УСЛОВИЕ ЗАДАНИЯ:
Посчитайте, в скольких строках ниже встречается слово «performance», учитывая регистр букв. Напишите только число.
------------
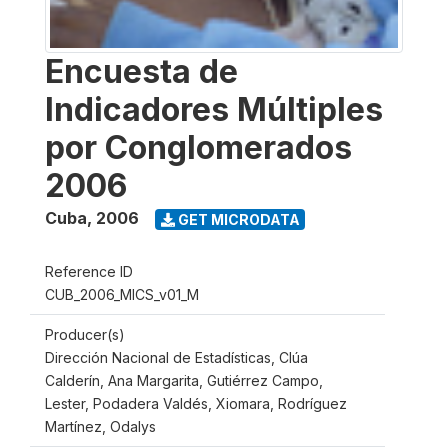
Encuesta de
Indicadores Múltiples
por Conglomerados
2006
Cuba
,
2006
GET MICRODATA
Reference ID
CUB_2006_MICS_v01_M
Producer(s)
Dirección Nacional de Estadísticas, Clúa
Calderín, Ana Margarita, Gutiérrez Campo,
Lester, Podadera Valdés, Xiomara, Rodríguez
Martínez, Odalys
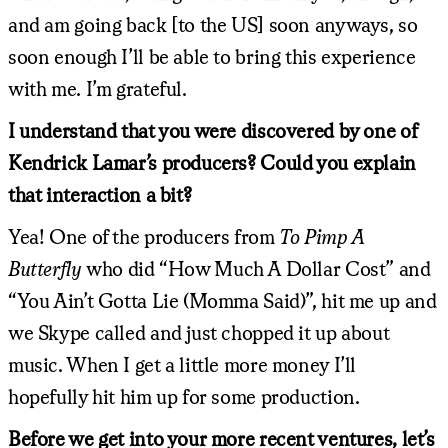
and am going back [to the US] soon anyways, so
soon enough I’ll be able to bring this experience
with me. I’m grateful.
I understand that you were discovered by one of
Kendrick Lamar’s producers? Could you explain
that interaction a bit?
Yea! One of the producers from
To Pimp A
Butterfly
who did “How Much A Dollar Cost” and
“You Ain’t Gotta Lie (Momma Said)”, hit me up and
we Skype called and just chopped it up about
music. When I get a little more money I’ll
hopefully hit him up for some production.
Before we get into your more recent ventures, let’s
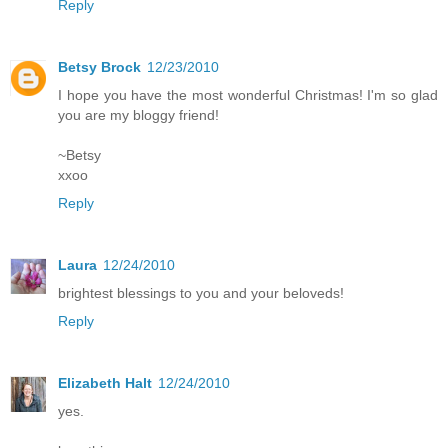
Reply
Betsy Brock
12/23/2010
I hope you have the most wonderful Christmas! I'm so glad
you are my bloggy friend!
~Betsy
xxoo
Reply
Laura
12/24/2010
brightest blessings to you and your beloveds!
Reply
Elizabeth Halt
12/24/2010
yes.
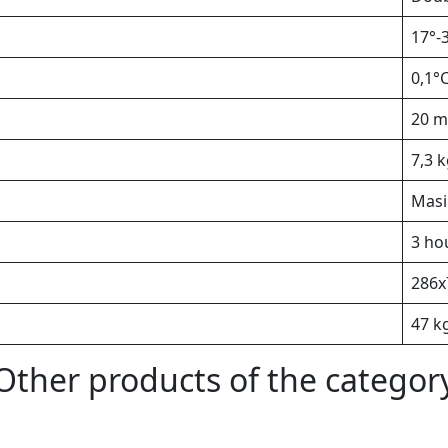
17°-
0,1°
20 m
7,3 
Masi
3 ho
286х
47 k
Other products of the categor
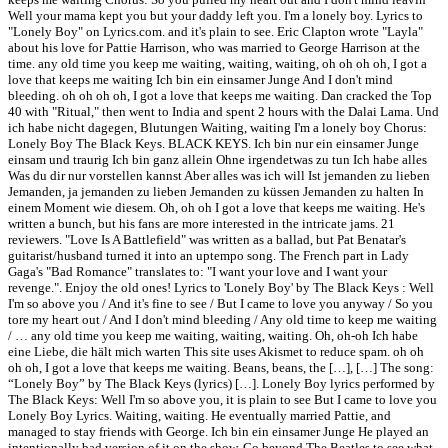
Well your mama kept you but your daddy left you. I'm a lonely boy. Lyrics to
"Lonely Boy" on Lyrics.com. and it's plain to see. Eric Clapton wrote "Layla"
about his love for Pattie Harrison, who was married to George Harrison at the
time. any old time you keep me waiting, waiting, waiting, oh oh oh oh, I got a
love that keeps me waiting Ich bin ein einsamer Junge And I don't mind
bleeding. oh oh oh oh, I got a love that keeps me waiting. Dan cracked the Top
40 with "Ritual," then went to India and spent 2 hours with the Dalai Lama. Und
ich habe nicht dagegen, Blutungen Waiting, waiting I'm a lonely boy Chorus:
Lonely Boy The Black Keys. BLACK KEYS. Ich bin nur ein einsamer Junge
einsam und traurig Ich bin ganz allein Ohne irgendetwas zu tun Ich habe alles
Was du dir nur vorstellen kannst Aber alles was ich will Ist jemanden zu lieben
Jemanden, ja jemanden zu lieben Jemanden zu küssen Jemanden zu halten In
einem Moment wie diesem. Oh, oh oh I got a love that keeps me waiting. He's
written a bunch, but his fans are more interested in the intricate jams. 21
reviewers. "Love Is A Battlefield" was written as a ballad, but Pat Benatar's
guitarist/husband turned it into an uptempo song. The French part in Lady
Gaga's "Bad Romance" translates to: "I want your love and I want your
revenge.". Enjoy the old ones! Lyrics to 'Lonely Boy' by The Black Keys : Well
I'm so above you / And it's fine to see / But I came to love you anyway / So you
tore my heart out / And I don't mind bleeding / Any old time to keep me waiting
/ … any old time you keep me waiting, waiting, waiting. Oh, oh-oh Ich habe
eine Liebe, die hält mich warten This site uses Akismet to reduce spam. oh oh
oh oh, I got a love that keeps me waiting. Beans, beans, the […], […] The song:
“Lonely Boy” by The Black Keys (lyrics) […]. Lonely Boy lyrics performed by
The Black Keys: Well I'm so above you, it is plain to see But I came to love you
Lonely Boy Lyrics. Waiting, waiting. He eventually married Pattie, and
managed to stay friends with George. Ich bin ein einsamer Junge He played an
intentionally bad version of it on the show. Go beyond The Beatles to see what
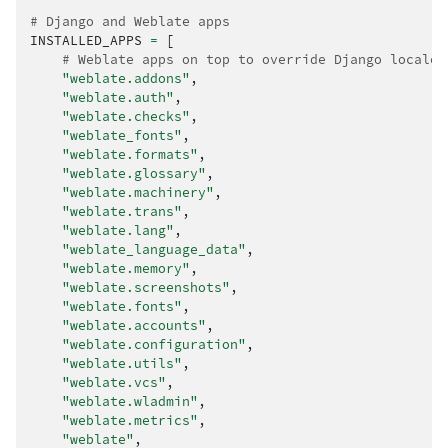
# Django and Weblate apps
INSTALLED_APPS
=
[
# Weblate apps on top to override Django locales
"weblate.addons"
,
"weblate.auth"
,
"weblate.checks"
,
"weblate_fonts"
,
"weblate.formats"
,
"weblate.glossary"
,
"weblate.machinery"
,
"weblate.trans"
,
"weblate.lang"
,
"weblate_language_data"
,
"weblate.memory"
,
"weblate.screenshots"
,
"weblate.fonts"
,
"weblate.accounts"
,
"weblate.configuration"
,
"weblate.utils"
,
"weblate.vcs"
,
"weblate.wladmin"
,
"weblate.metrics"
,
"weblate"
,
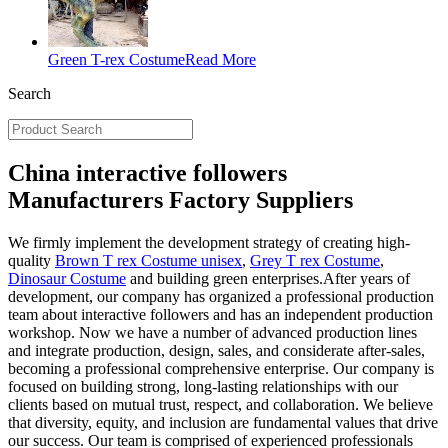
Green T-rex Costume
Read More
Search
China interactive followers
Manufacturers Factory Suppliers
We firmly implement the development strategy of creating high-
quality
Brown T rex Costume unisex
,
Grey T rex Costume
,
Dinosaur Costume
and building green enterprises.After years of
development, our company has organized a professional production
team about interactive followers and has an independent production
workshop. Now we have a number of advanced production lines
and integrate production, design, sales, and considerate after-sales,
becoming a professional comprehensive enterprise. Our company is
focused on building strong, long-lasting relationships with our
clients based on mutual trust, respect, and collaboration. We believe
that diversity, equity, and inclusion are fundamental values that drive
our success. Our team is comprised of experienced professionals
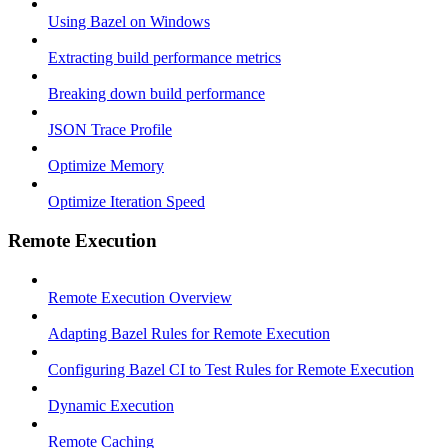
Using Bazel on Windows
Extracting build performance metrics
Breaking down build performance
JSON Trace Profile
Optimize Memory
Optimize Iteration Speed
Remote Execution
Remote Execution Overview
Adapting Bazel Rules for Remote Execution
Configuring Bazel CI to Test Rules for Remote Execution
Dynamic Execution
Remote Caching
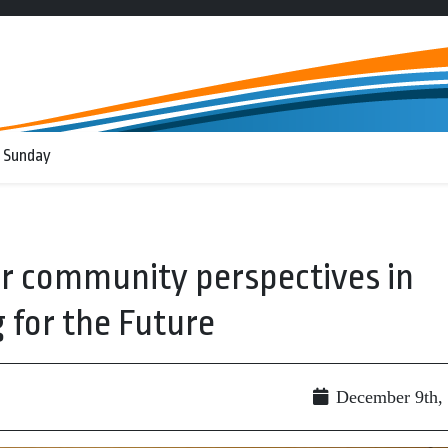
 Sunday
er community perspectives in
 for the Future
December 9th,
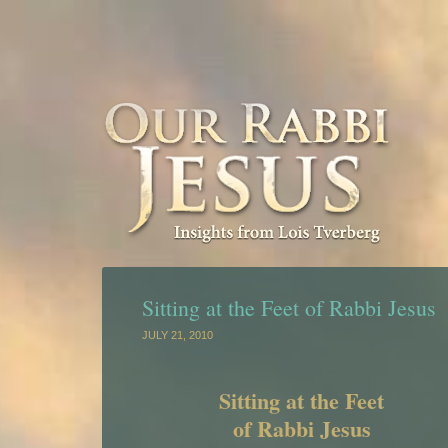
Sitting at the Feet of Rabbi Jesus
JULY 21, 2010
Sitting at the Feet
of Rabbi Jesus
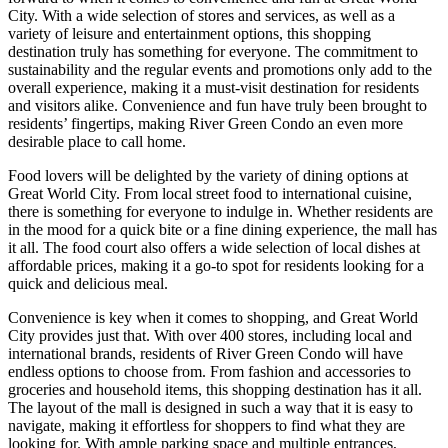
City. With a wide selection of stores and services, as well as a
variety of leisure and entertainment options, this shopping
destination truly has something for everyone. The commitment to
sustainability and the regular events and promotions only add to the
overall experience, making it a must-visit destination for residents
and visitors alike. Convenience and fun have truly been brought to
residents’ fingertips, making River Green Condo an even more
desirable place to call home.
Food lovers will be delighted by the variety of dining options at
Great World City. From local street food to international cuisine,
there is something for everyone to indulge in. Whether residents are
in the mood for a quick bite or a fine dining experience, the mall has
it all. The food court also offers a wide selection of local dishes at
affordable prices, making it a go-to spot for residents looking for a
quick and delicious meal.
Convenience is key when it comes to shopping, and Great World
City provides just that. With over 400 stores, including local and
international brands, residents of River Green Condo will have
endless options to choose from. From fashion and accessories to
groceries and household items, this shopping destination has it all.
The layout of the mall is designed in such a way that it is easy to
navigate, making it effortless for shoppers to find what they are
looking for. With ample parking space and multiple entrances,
------------
ОТВЕТ НА ЗАДАНИЕ:
2